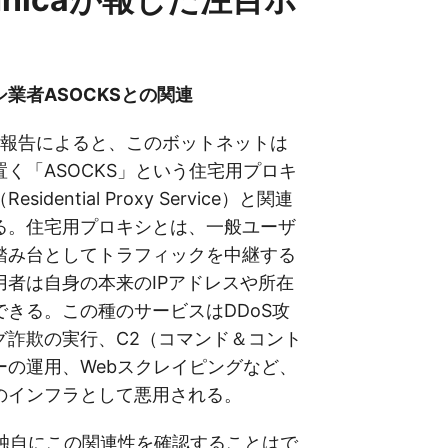
業者ASOCKSとの関連
in氏の報告によると、このボットネットは
く「ASOCKS」という住宅用プロキ
idential Proxy Service）と関連
る。住宅用プロキシとは、一般ユーザ
踏み台としてトラフィックを中継する
用者は自身の本来のIPアドレスや所在
できる。この種のサービスはDDoS攻
グ詐欺の実行、C2（コマンド＆コント
ーの運用、Webスクレイピングなど、
のインフラとして悪用される。
icaは独自にこの関連性を確認することはで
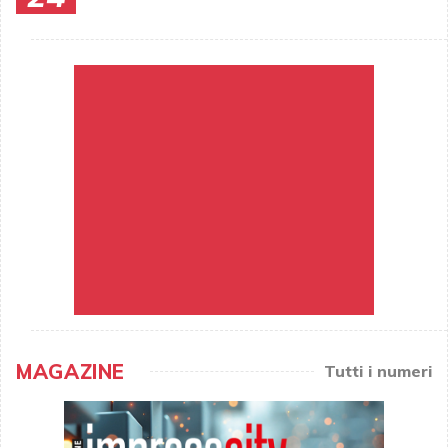
MAGAZINE
Tutti i numeri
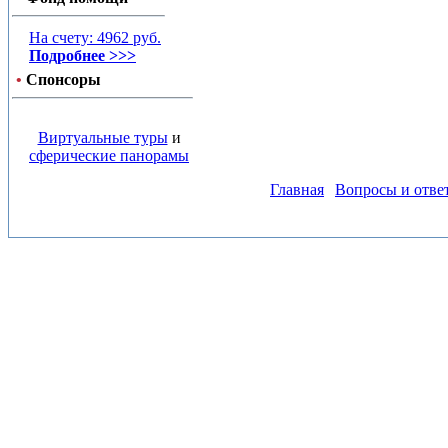
На счету: 4962 руб.
Подробнее >>>
•
Спонсоры
Виртуальные туры
и
сферические панорамы
Главная
Вопросы и отве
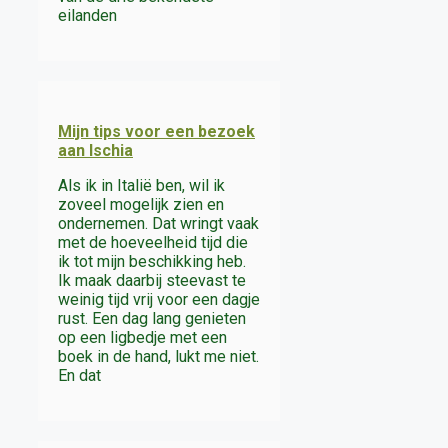
eilanden
Mijn tips voor een bezoek
aan Ischia
Als ik in Italië ben, wil ik
zoveel mogelijk zien en
ondernemen. Dat wringt vaak
met de hoeveelheid tijd die
ik tot mijn beschikking heb.
Ik maak daarbij steevast te
weinig tijd vrij voor een dagje
rust. Een dag lang genieten
op een ligbedje met een
boek in de hand, lukt me niet.
En dat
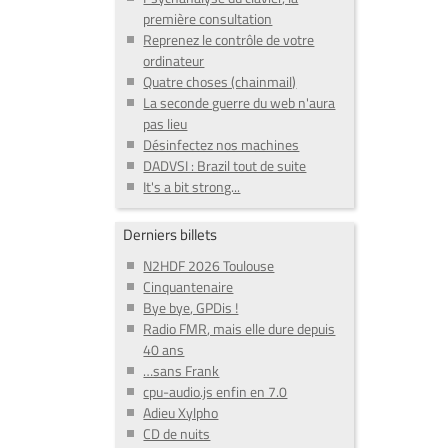
première consultation
Reprenez le contrôle de votre
ordinateur
Quatre choses (chainmail)
La seconde guerre du web n'aura
pas lieu
Désinfectez nos machines
DADVSI : Brazil tout de suite
It's a bit strong...
Derniers billets
N2HDF 2026 Toulouse
Cinquantenaire
Bye bye, GPDis !
Radio FMR, mais elle dure depuis
40 ans
…sans Frank
cpu-audio.js enfin en 7.0
Adieu Xylpho
CD de nuits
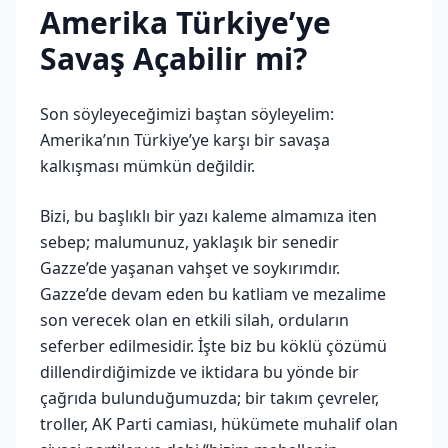
Amerika Türkiye’ye
Savaş Açabilir mi?
Son söyleyeceğimizi baştan söyleyelim:
Amerika’nın Türkiye’ye karşı bir savaşa
kalkışması mümkün değildir.
Bizi, bu başlıklı bir yazı kaleme almamıza iten
sebep; malumunuz, yaklaşık bir senedir
Gazze’de yaşanan vahşet ve soykırımdır.
Gazze’de devam eden bu katliam ve mezalime
son verecek olan en etkili silah, orduların
seferber edilmesidir. İşte biz bu köklü çözümü
dillendirdiğimizde ve iktidara bu yönde bir
çağrıda bulunduğumuzda; bir takım çevreler,
troller, AK Parti camiası, hükümete muhalif olan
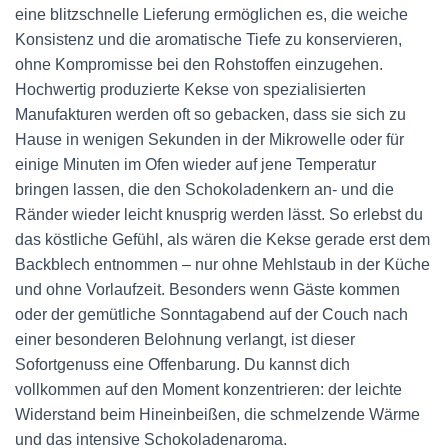
eine blitzschnelle Lieferung ermöglichen es, die weiche
Konsistenz und die aromatische Tiefe zu konservieren,
ohne Kompromisse bei den Rohstoffen einzugehen.
Hochwertig produzierte Kekse von spezialisierten
Manufakturen werden oft so gebacken, dass sie sich zu
Hause in wenigen Sekunden in der Mikrowelle oder für
einige Minuten im Ofen wieder auf jene Temperatur
bringen lassen, die den Schokoladenkern an- und die
Ränder wieder leicht knusprig werden lässt. So erlebst du
das köstliche Gefühl, als wären die Kekse gerade erst dem
Backblech entnommen – nur ohne Mehlstaub in der Küche
und ohne Vorlaufzeit. Besonders wenn Gäste kommen
oder der gemütliche Sonntagabend auf der Couch nach
einer besonderen Belohnung verlangt, ist dieser
Sofortgenuss eine Offenbarung. Du kannst dich
vollkommen auf den Moment konzentrieren: der leichte
Widerstand beim Hineinbeißen, die schmelzende Wärme
und das intensive Schokoladenaroma.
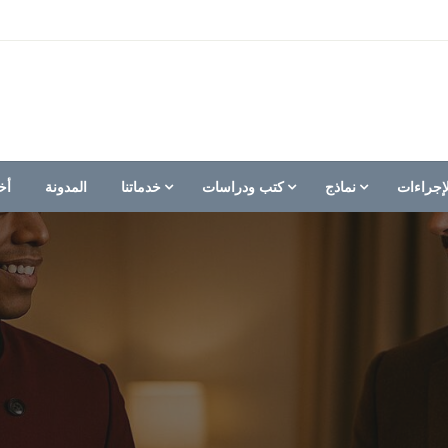
إجراءات
نماذج
كتب ودراسات
خدماتنا
المدونة
أخ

++++++++++++++++++++

* [Required action]: Return all lines of the data in which the string "tijd" appears.

* [Written answer]:
met de hoeveelheid tijd die
weinig tijd vrij voor een dagje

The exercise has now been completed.